# [Provided text]
BEGIN

Since we mostly use Gradle for our JVM-based backends we will highlight the additions to build.gradle to make to generate the OpenAPI definition. It consists of the following steps:

  • Adding the Swagger gradle plugin
  • Adding dependencies for the required annotations
  • Configuring the resolve-task of the gradle plugin

Here is an example exerpt of our build.gradle:

plugins {
  id 'java'
  id 'application'
// ...
  id "io.swagger.core.v3.swagger-gradle-plugin" version "2.2.20"
}

dependencies {
// ...
    implementation 'io.undertow:undertow-core:2.3.12.Final'
    implementation 'io.undertow:undertow-servlet:2.3.12.Final'
    implementation 'io.swagger.core.v3:swagger-annotations:2.2.20'
    implementation 'org.jboss.resteasy:jaxrs-api:3.0.12.Final'
}

resolve {
    outputFileName = 'demo-server'
    outputFormat = 'JSON'
    prettyPrint = 'TRUE'
    classpath = sourceSets.main.runtimeClasspath
    resourcePackages = ['com.schneide.demo.server', 'com.schneide.demo.server.api']
    outputDir = layout.buildDirectory.dir('resources/main/swagger').get().asFile
}

Adding the annotations

We need to add some annotations to our code so that the OpenAPI JSON (or YAML) file will be generated.

The API root class looks like below:

@OpenAPIDefinition(info =
@Info(
        title = "Demo Server Web-API",
        version = "0.11",
        description = "REST API for the demo web application..",
        contact = @Contact(
                url = "https://www.softwareschneiderei.de",
                name = "Softwareschneiderei GmbH",
                email = "kontakt@softwareschneiderei.de")
)
)
public class ApiHandler {
    public ApiHandler() {
        super();
    }

    /**
     *  Connect our handlers
     */
    public RoutingHandler createApiHandler() {
        final RoutingHandler api = new RoutingHandler();
        api.get("/demo", new DemoHandler());
        // ...
        return api;
    }
}

We also refactored our handlers to separate the business api and the Undertow handler interface methods to generate a expressive API.

The result looks something like this:

@Path("/api/demo")

END

# [Exercise details]
In the OpenAPI Gradle text, what output format does the resolve block set? The rows play no part in this work.

# [Extracted information]
BEGIN

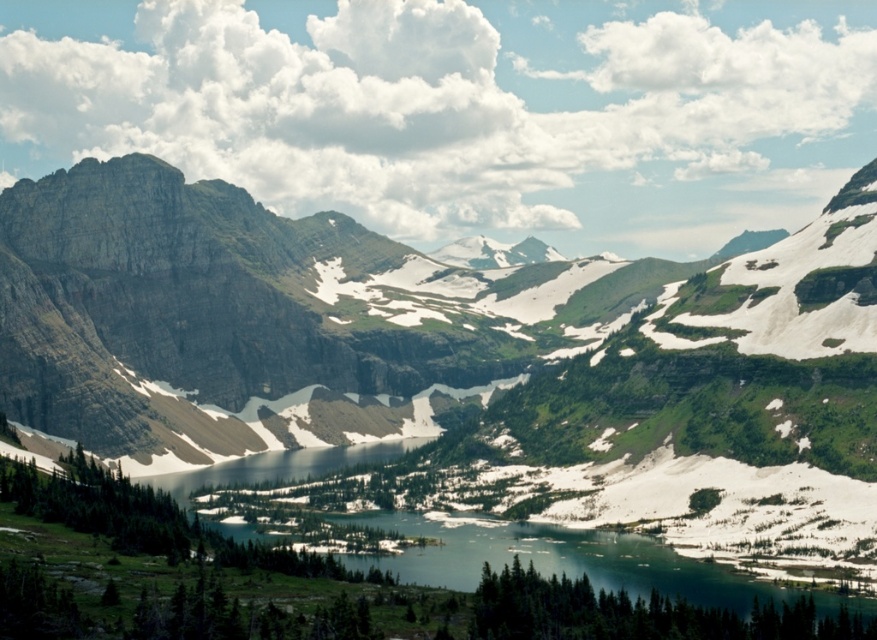
Question: Considering the relative positions of rocky mountain range at left and clear blue water at center in the image provided, where is rocky mountain range at left located with respect to clear blue water at center?

Choices:
 (A) above
 (B) below

Answer: (A)

Question: Which of the following is the closest to the observer?

Choices:
 (A) (232, 422)
 (B) (443, 525)

Answer: (B)

Question: Does rocky mountain range at left have a greater width compared to clear blue water at center?

Choices:
 (A) no
 (B) yes

Answer: (B)

Question: Is rocky mountain range at left below clear blue water at center?

Choices:
 (A) yes
 (B) no

Answer: (B)

Question: Which point is farther to the camera?

Choices:
 (A) (68, 413)
 (B) (704, 588)

Answer: (A)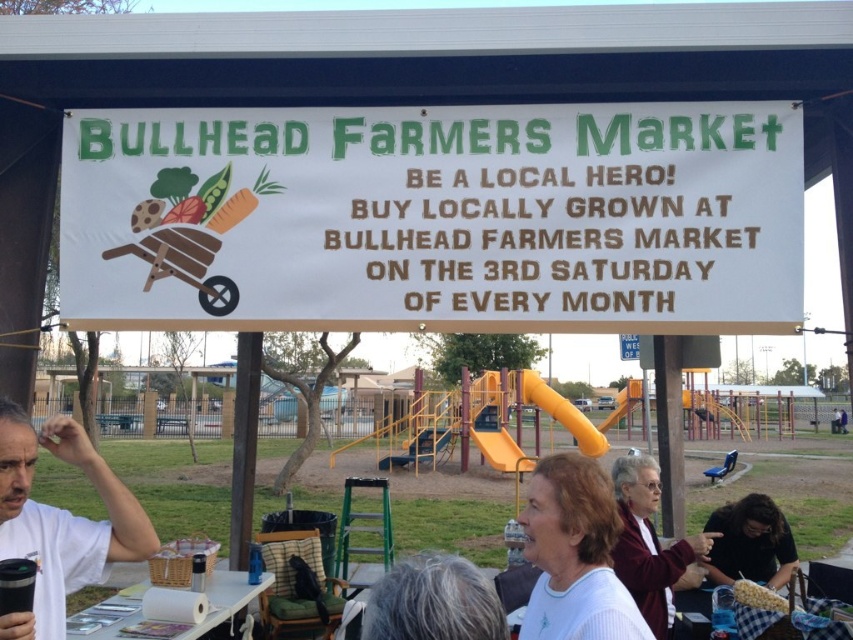
Question: Is white paper sign at center above dark brown hair at lower right?

Choices:
 (A) yes
 (B) no

Answer: (A)

Question: Which point is closer to the camera?

Choices:
 (A) (756, 584)
 (B) (109, 627)
 (C) (80, 316)

Answer: (C)

Question: Based on their relative distances, which object is farther from the maroon sweater at center?

Choices:
 (A) white striped shirt at lower center
 (B) white t-shirt at left
 (C) golden corn cob at lower right
 (D) white paper at lower center

Answer: (B)

Question: Can you confirm if white striped shirt at lower center is smaller than gray hair at upper center?

Choices:
 (A) no
 (B) yes

Answer: (A)

Question: Where is white striped shirt at lower center located in relation to dark brown hair at lower right in the image?

Choices:
 (A) left
 (B) right

Answer: (A)

Question: Which object is closer to the camera taking this photo?

Choices:
 (A) white t-shirt at left
 (B) white paper at lower center
 (C) dark brown hair at lower right

Answer: (A)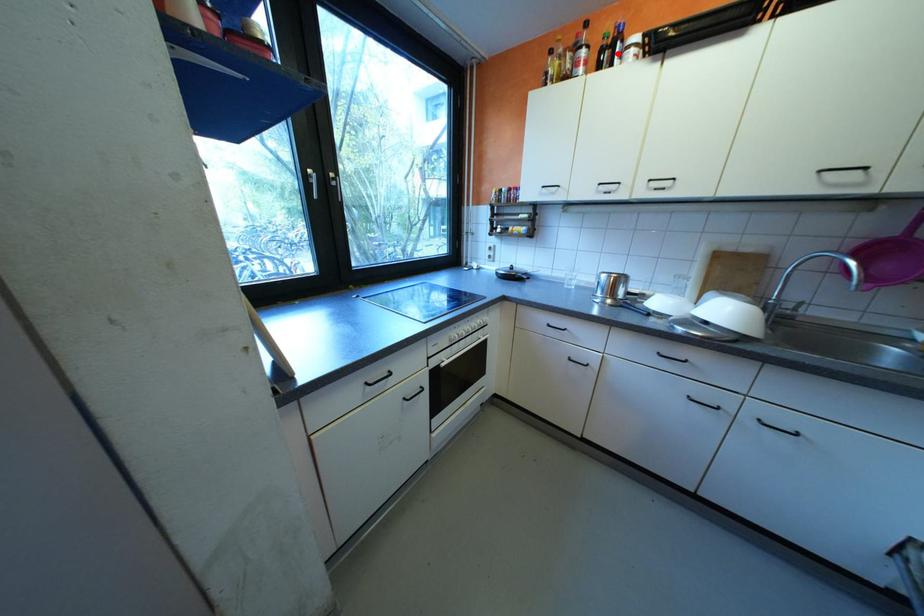
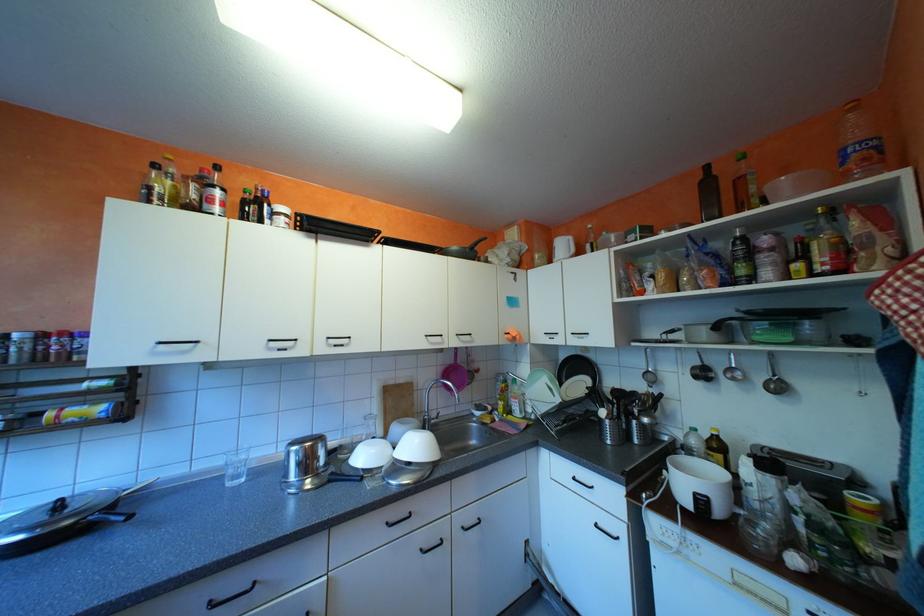
Find the pixel in the second image that matches the highlighted location in the first image.

(263, 208)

END

# [Expected answer]
JSON